Content starts

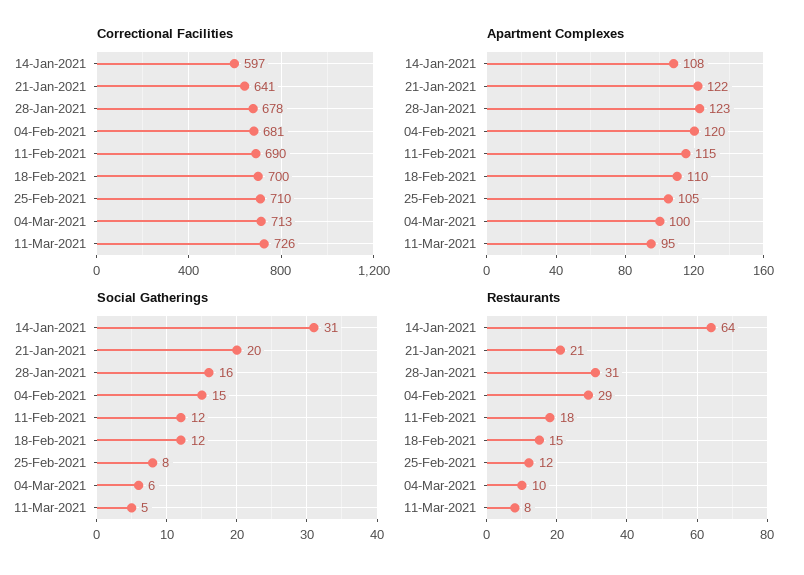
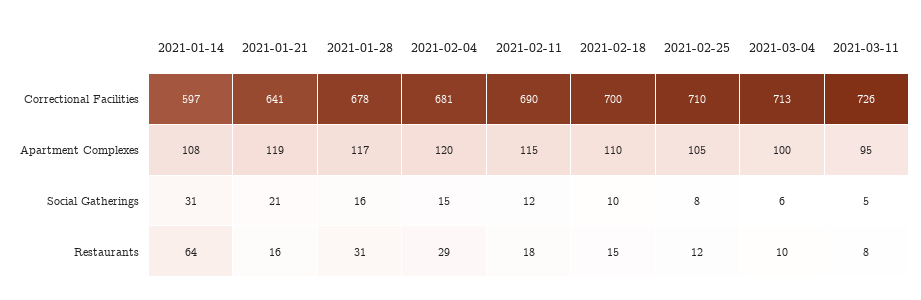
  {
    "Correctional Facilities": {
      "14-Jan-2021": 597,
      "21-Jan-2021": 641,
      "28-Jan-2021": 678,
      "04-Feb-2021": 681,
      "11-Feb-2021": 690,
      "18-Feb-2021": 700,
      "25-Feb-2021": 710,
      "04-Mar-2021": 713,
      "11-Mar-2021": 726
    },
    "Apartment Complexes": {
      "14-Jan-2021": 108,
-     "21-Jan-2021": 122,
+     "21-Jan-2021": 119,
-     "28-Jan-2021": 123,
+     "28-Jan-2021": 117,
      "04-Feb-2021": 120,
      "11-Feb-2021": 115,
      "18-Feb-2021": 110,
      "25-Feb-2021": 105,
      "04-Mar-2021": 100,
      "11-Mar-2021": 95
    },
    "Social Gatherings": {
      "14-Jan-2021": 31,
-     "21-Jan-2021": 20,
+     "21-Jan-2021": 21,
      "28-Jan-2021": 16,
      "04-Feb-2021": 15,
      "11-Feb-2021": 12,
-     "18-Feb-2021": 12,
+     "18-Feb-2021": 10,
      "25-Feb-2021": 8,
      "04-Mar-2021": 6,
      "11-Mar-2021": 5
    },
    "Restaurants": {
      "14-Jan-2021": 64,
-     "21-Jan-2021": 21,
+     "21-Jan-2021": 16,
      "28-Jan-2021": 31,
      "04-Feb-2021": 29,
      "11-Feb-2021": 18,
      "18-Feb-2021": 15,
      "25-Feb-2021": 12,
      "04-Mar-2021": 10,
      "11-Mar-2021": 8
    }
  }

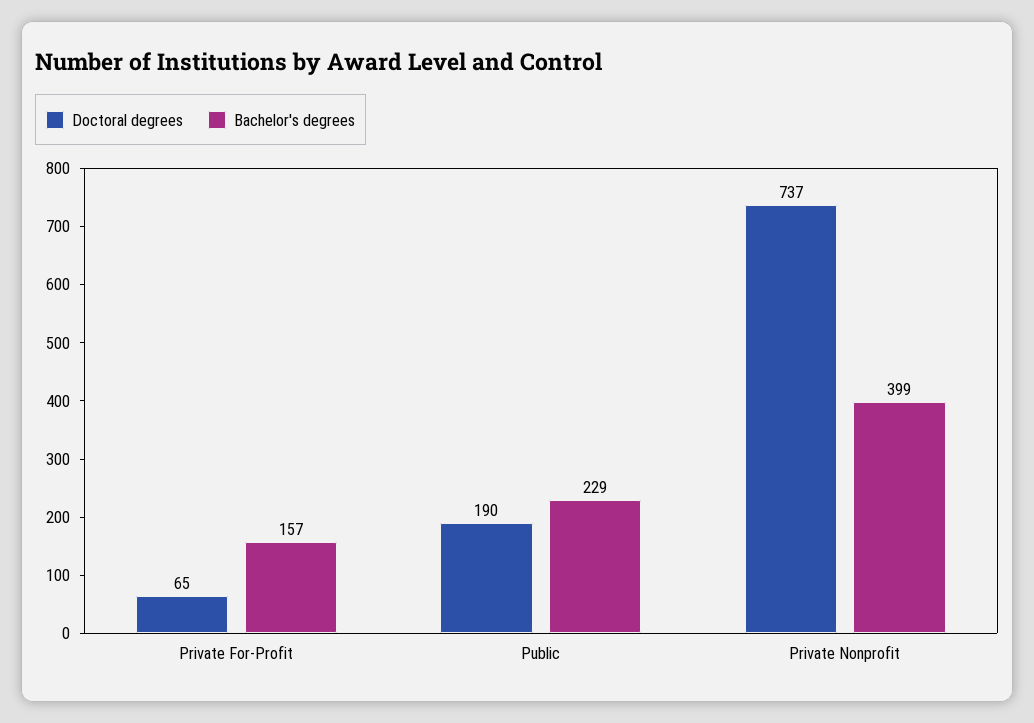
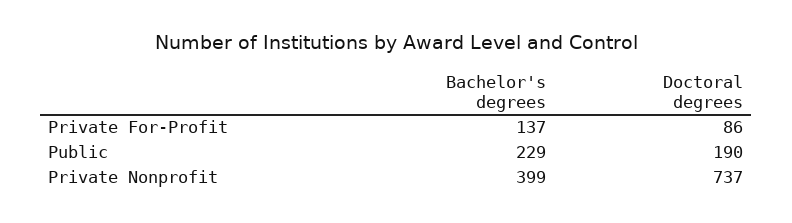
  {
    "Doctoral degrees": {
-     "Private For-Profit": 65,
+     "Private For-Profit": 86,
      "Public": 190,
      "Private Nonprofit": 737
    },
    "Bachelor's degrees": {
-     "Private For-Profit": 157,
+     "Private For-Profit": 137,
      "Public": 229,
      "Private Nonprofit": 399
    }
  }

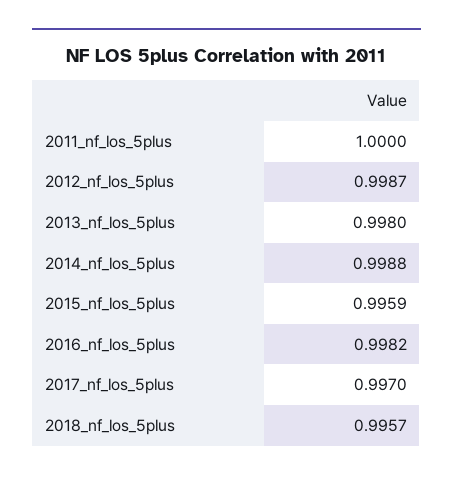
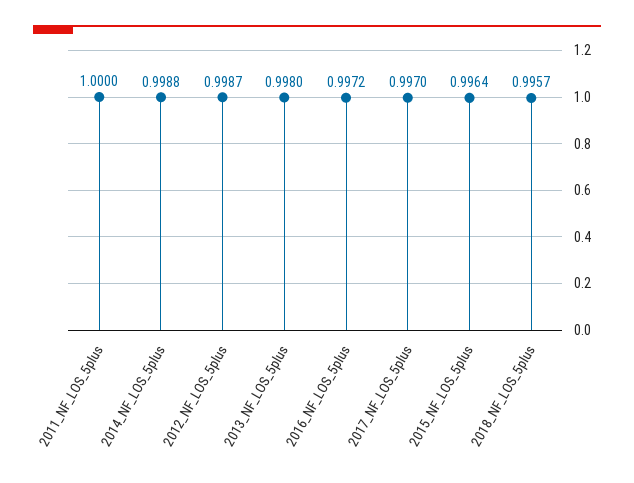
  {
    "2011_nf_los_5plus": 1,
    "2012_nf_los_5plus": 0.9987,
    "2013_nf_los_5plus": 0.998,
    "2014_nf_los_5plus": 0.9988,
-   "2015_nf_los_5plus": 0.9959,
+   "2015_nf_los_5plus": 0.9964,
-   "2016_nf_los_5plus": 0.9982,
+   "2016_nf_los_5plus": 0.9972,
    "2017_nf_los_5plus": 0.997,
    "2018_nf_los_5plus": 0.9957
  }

Content ends

**REQUIRED WORK:**
In the entries, find every line holding "Nonprofit" and copy it.

**EXERCISE SOLUTION:**
      "Private Nonprofit": 737
      "Private Nonprofit": 399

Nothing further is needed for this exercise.